Parliament of Fowls

Hand drawn images of birds surrunding a bird 'king'.
An interpretation of ‘The Birds Harmony’
(based on an illustration from A Book of Roxburghe Ballads, by John Payne Collier, 1847).

The dynamic of the garden changes every year, but this year the birds have a confidence reminiscent of lockdown.

They feed while we sit and watch, and they squabble in the trees above our heads. The blackbird bathes in the hedgehogs’ water dish. The sparrows make dust bowls in the leaf-litter left for the frogs. The squirrel fears the pigeon, and the robin supervises our every move.

Sometimes there is harmony. The smaller birds know each other well and will blithely feed with other small species: coal tits and blue tits, chaffinches and dunnocks. The great tit and the nuthatch both take the peanuts, prising them whole from the net. The solitary wren does a morning round, hopping between baskets and grubbing in crevices.

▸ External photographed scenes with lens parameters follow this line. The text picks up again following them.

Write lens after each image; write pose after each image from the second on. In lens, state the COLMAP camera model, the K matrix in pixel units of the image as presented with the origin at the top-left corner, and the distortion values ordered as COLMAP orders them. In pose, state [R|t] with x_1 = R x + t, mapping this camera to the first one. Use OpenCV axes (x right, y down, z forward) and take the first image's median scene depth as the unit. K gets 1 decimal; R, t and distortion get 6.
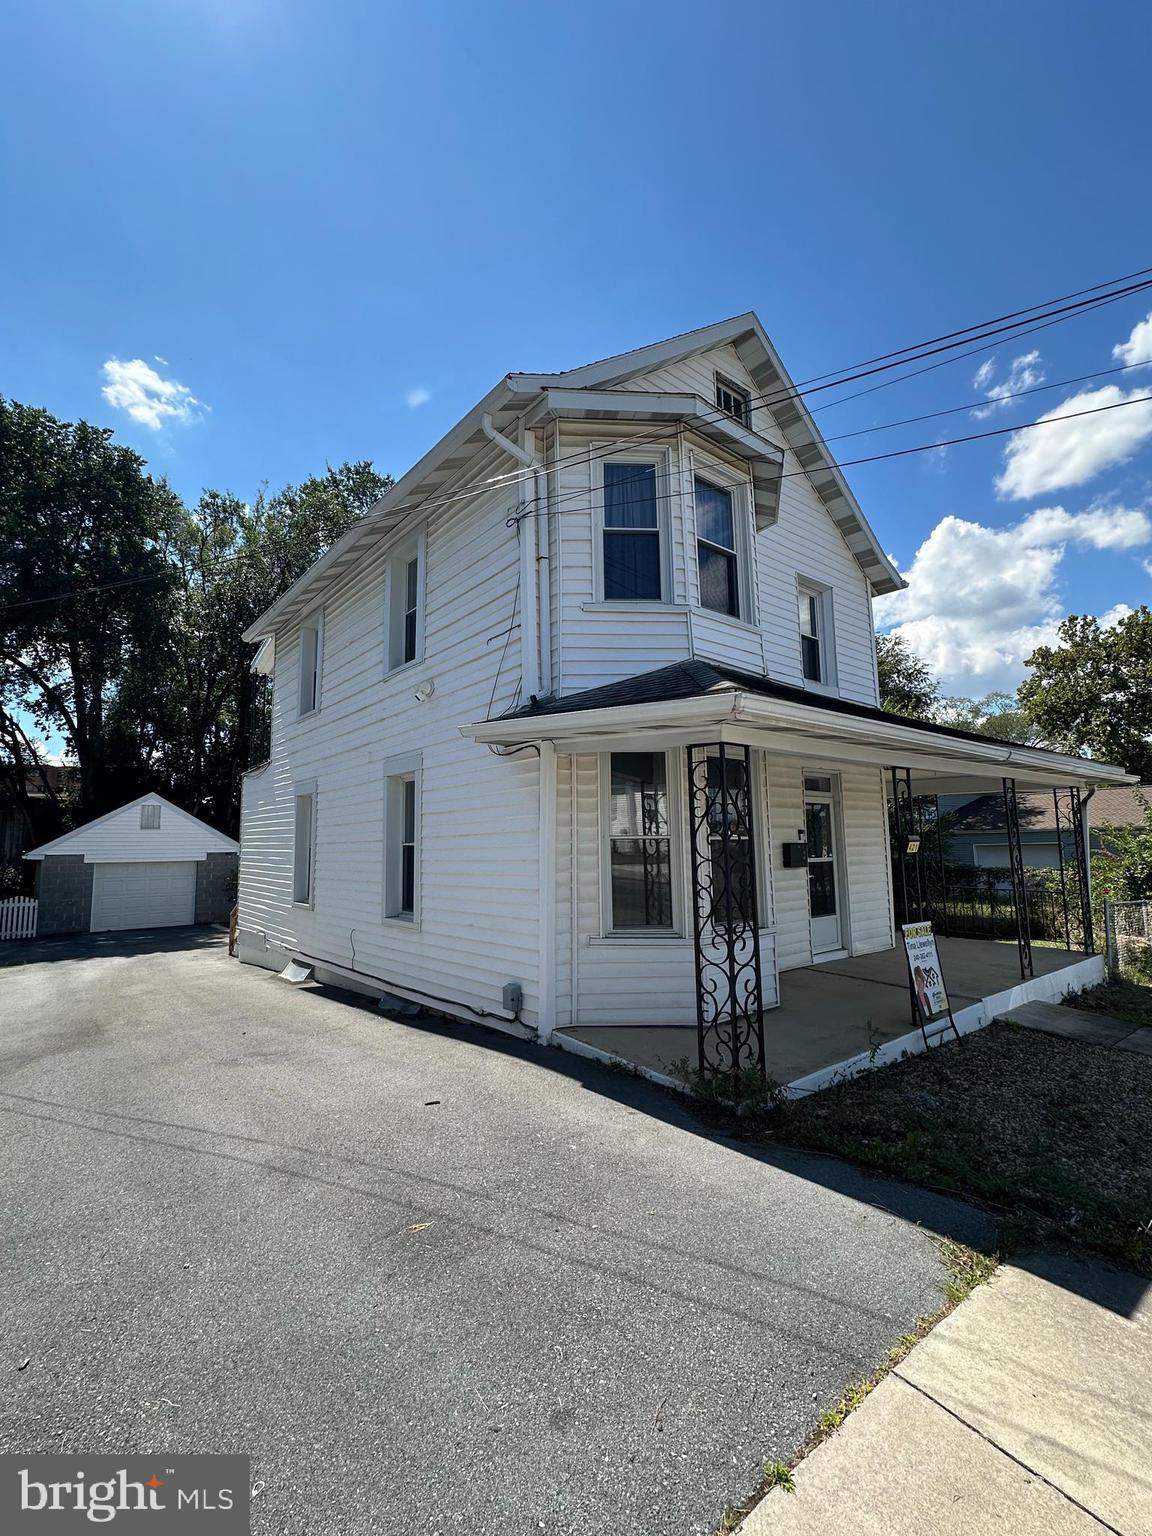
lens RADIAL K [[673.5, 0, 576.6], [0, 673.5, 770.0], [0, 0, 1]] dist [-0.003591, 0.000925]
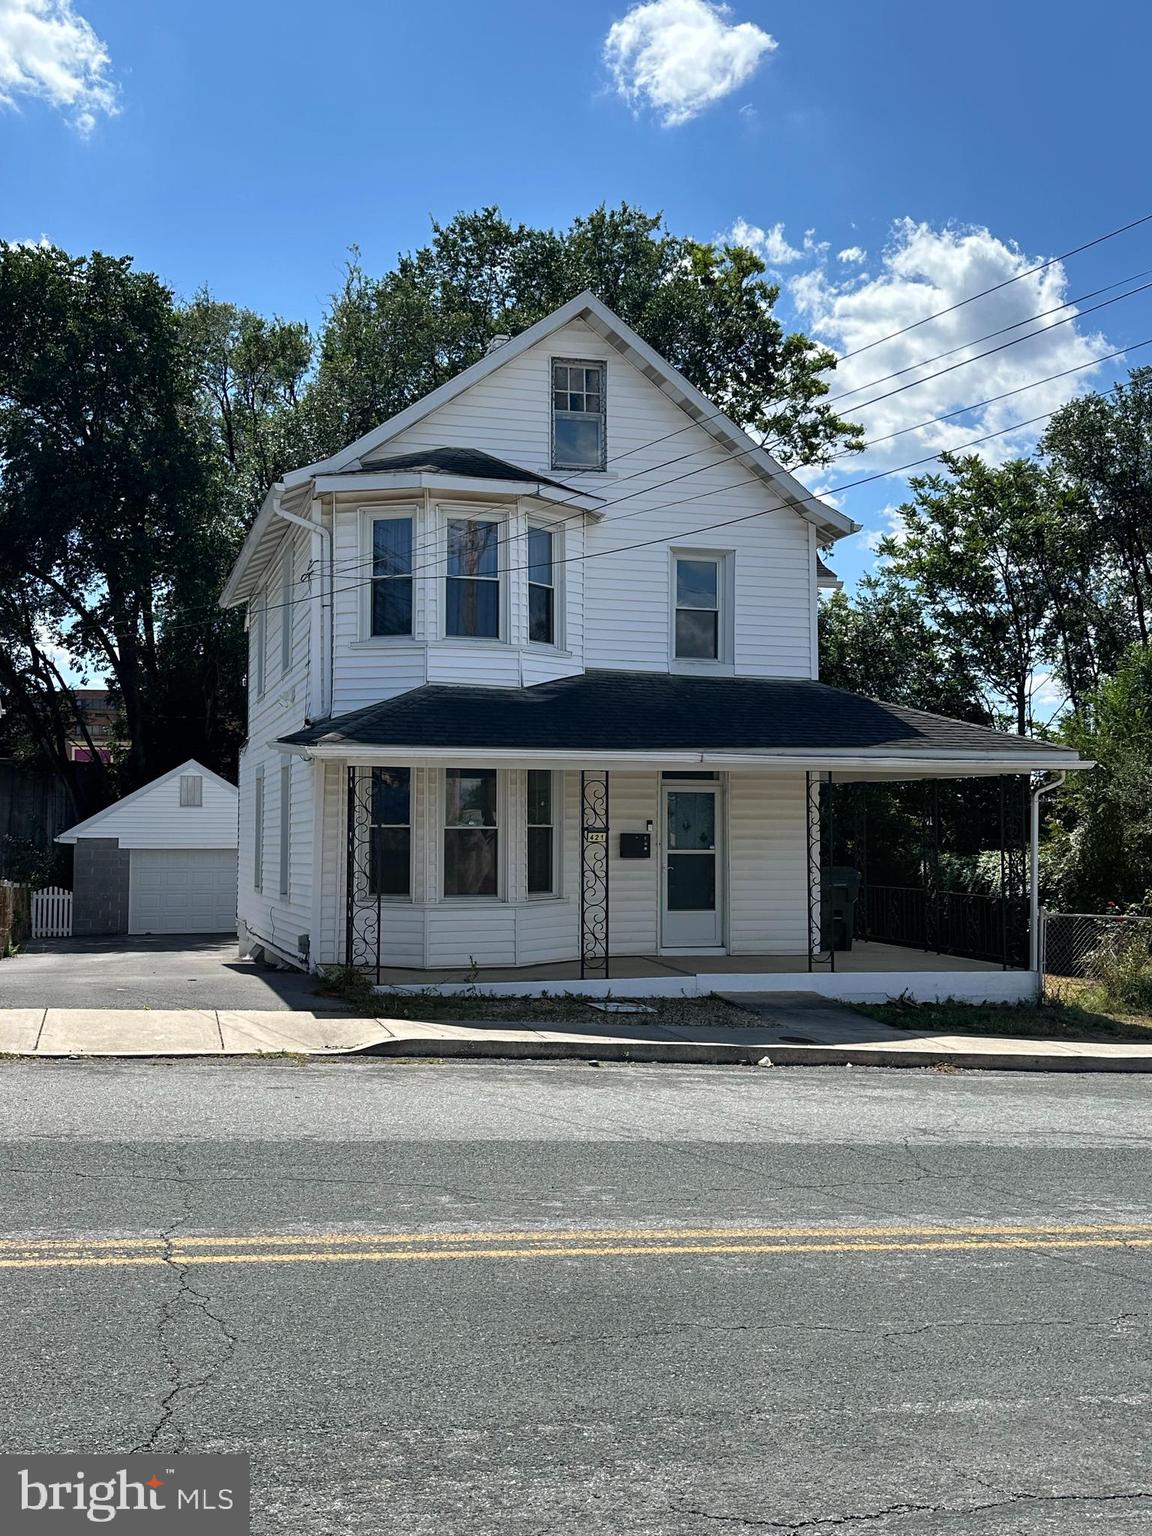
lens RADIAL K [[1462.4, 0, 540.4], [0, 1462.4, 764.3], [0, 0, 1]] dist [0.105822, 0.000000]
pose [[0.921223, -0.003033, -0.389024, 0.413864], [0.027515, 0.997973, 0.057375, -0.048859], [0.388062, -0.063559, 0.919439, -0.415095]]
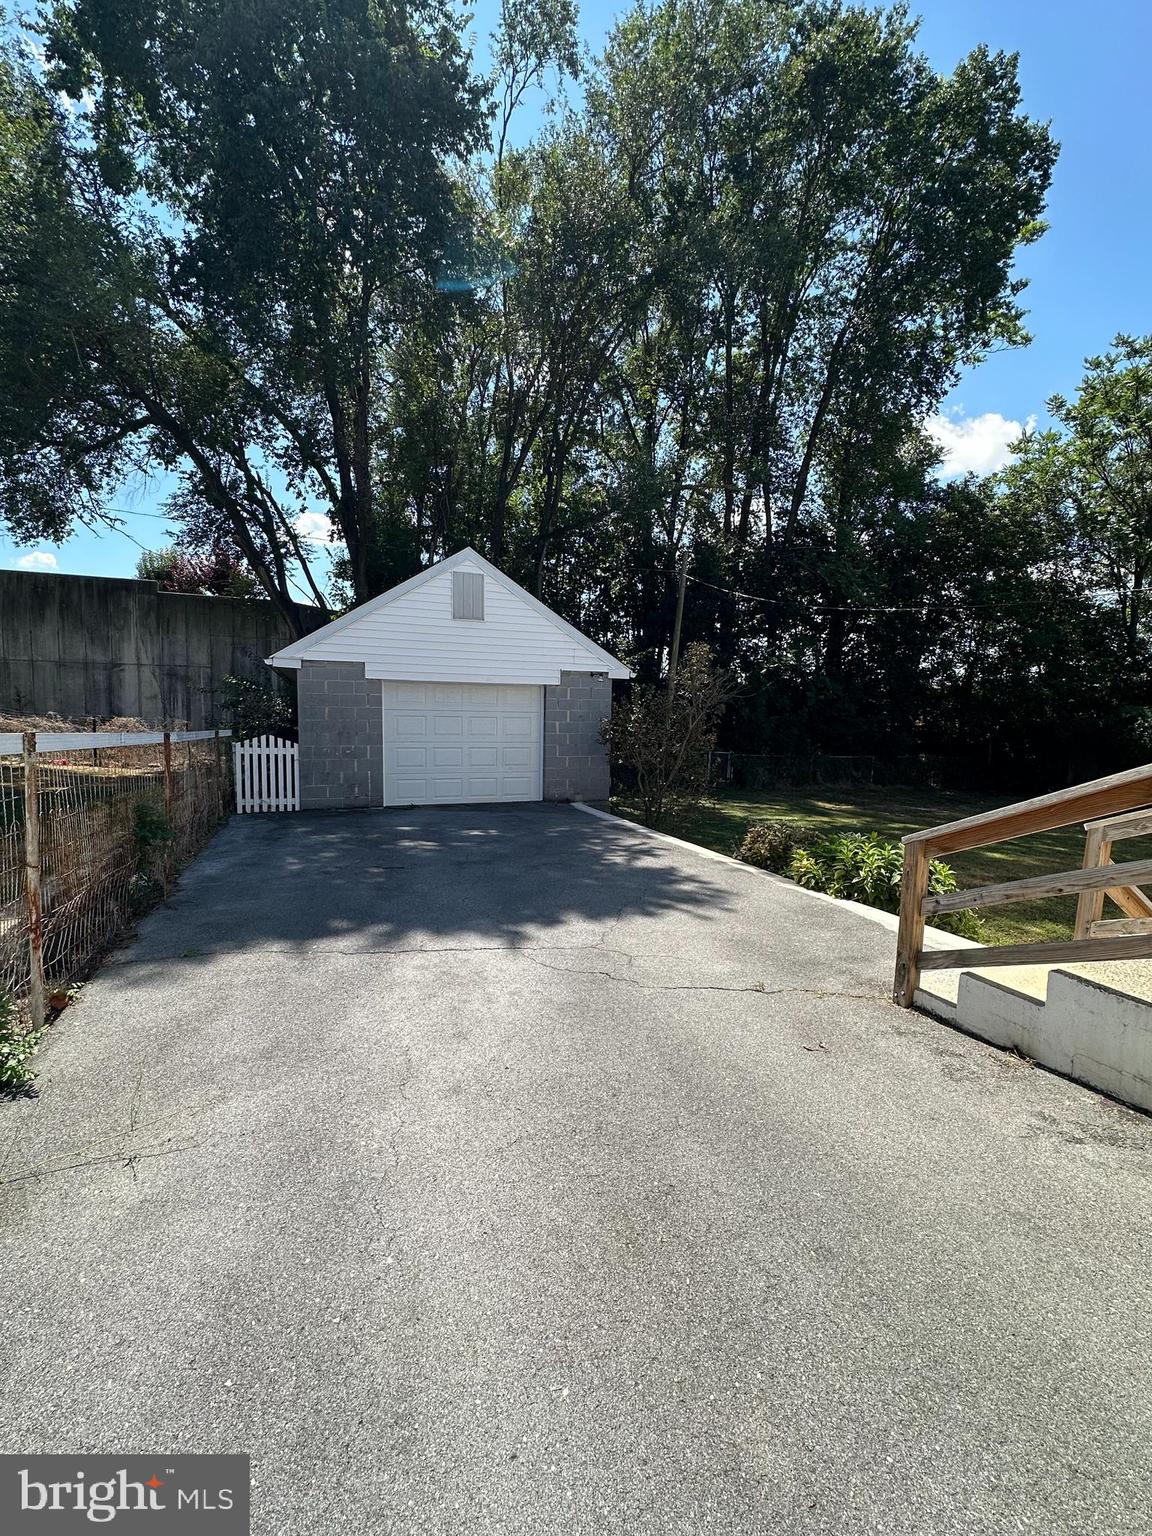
lens RADIAL K [[673.5, 0, 574.8], [0, 673.5, 772.0], [0, 0, 1]] dist [-0.003591, 0.000925]
pose [[0.947558, 0.058221, -0.314237, -0.401116], [0.006589, 0.979498, 0.201346, 0.103544], [0.319517, -0.192858, 0.927747, 0.541188]]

The goldcrest flits through the wild cherry, snapping at who-knows-what, swift and resolute. They may all have hatched in this garden; they have the air of people who went to school together.

Sometimes long-tailed tits politely pick at the fat balls, and at other times small families of greenfinches pass through, sampling the seed on their way to a more exciting location. Rooks live in the woods, but seldom come to call. Rarely, the bullfinch arrives. Rarer still the jay. This morning, a sparrowhawk glared from the roof outside my window just as I opened the blinds. Yet hers is not the only dominant personality here; lately, a possible potentate has emerged.

As a product of the nouveau riche, (the magpies who moved into the conifers), he’s raucous and entitled. He struts through the grasses but swings precariously when he grips the archway, as if he can’t quite master balance. His new shirt is very white and very clean, and his top hat and tails are sleek and black with an iridescent stripe along the wing. But he wears his hair tufted at the back and his mother watches him from the fence.

His arrival into the world was dramatic. One Saturday morning in late May, we woke to doleful chirping and rapid scolding. Isolating the source to the bottom of the garden, we found a baby magpie hiding under the trampoline while his parents issued a hail of criticism; he had clearly fledged too soon. We left him alone, convinced he wouldn’t last the morning once the cats arrived. The castigation continued, but by lunchtime he was on the lower branches of the holly. By mid-afternoon, he was two feet higher. By evening, he was higher still and giving his parents some back chat.

Next day, expecting to see a massacre of feathers, we cautiously circled the holly. We found him even higher, smug and secure on his spikey throne. The elliptical leaves prickling about him, he knew he was safe from predators. Only intermittent ripostes and a pile of guano gave him away.

Within two days he had reached the top and began surveying his kingdom. He moved his royal residence to the bird cherry to the annoyance of the squirrels, whom he now berates in staccato as he issues decrees. When he deigns to visit the feeders, terrifying the doves, the other birds retreat into the honeysuckle. They hold endless councils that he is never invited to join. Even his parents no longer speak to him. He eats alone and he sleeps alone. He is both sovereign and subject in his singular realm.

Only the older birds in the constituency linger at the margins of his presence. They give him long looks, as if to say:

‘We remember you when you fell out of your nest. Parvenu. You won’t last the winter.’

I suspect they are wrong.

He’s an arriviste.

They are all at the edge of an autocracy. And its bill will be substantial, sharp, and strong.